In the three years since, her assignment had changed and become even more secret. The job itself hadn’t changed, but she had. Now she felt the sadness and regret intimately. She stood in the bald light and saw herself and her part in her marriage breakup clearly. She now looked at men in that same light. And from the intel reports on Dr. Justin Crowe, she knew far too much about him to dare to even be interested. He was like Jack. Rich, but a man who’d been caught red-handed cheating on his former wife, Andrea. And by all investigative accounts, his ex-wife had been a decent woman whose greatest crime was that she spent too much time at her garden club.
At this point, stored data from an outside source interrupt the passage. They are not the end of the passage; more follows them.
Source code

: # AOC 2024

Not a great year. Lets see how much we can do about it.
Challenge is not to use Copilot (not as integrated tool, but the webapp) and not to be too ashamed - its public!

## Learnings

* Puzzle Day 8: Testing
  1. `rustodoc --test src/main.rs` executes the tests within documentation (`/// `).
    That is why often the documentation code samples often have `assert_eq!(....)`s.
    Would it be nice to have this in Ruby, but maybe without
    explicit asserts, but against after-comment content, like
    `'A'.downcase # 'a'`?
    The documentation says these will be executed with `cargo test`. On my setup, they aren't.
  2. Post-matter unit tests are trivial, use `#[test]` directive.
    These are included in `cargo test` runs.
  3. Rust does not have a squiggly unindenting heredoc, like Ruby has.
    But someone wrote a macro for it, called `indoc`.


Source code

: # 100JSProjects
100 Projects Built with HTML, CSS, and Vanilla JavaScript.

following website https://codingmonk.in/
Knowing that, Maggie falling for that killer smile or for the gorgeous man wearing it would be leaping from the proverbial hot pan straight into the fire.
She was just hoping to God their common bio-warfare expertise didn’t force them to team up on any mission.
Maggie grabbed a pencil and pad from her desk and walked toward the conference room, falling into step beside Darcy. “Why is he here?” Maggie asked. Regret’s location was top secret. The S.A.S.S. unit was a top-secret task force functioning under the Office of Special Investigations wing of the U.S. Air Force under Colonel Drake’s command. The unit had a Pentagon liaison, General Shaw, but it answered directly to the President. At the outside, only a couple hundred people in the world knew this S.A.S.S. unit existed and less than a couple dozen knew where it was headquartered. People not in S.A.S.S. were never brought here—at least, they hadn’t been until today.
Kate, not Darcy, answered. “Dr. Crowe is on the DR-27 antidote project, right?”
“Yes.” Darcy responded before Maggie could.
“Then we’ve got to be in for bad news. Kunz has to be up to something godawful or Crowe wouldn’t be coming to us at all, much less actually showing up here.”